Effect of Addition of Lactic Acid Bacteria on Quality of Rye Silage Harvested at Early Heading Stage
2017
Choi, K.C., National Institute of Animal Science, RDA, Cheonan, Republic of Korea | Srisesharam Srigopalram, National Institute of Animal Science, RDA, Cheonan, Republic of Korea | Soundharrajan Ilavenil, National Institute of Animal Science, RDA, Cheonan, Republic of Korea | Palaniselvam Kuppusamy, National Institute of Animal Science, RDA, Cheonan, Republic of Korea | Park, H.S., National Institute of Animal Science, RDA, Cheonan, Republic of Korea | Yoon, Y.H., Jungnong Bio Inc, Goksung, Republic of Korea | Jung, J.S., National Institute of Animal Science, RDA, Cheonan, Republic of Korea | Kim, J.H., National Institute of Animal Science, RDA, Cheonan, Republic of Korea | Kim, H.S., National Institute of Animal Science, RDA, Cheonan, Republic of Korea
This study was conducted to investigate the effect of addition of lactic acid bacteria inoculants on quality of rye silage harvested at early heading stage.
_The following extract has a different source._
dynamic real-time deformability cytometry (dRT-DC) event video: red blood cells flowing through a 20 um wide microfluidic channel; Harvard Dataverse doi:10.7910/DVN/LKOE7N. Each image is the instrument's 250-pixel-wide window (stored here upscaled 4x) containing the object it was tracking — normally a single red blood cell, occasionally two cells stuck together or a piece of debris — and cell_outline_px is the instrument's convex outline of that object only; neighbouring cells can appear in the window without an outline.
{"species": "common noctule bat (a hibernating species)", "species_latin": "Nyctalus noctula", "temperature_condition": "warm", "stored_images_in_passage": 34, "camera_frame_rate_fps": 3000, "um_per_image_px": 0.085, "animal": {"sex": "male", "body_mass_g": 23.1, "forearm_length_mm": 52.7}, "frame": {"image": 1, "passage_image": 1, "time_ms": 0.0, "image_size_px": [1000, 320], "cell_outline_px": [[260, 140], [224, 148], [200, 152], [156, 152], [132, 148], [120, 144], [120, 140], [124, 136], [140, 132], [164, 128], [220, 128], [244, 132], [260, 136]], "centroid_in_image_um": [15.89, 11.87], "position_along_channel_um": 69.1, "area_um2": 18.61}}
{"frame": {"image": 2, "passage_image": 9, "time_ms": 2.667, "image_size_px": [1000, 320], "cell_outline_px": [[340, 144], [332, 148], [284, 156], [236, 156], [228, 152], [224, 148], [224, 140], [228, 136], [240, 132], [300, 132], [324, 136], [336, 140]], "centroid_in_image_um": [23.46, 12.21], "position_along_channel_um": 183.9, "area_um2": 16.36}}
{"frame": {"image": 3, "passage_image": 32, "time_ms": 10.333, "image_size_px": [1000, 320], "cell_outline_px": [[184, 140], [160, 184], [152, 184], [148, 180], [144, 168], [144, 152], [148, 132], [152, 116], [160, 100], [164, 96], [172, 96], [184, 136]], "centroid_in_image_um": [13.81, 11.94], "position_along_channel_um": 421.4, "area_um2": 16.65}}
The nutritive values in lactic acid bacteria (LAB) inoculated group showed similar results to control. The pH of rye silage in LAB inoculation significantly decreased as compared to control (P less than 0.05). In addition, the content of lactic acid in LAB inoculation significantly increased (P less than 0.05), but the content of acetic acid in LAB treatments decreased. In addition, lactic acid bacterial counts in LAB inoculation significantly increased as compared to control (P less than 0.05). Therefore, we suggest that rye silage could be improved by LAB inoculation.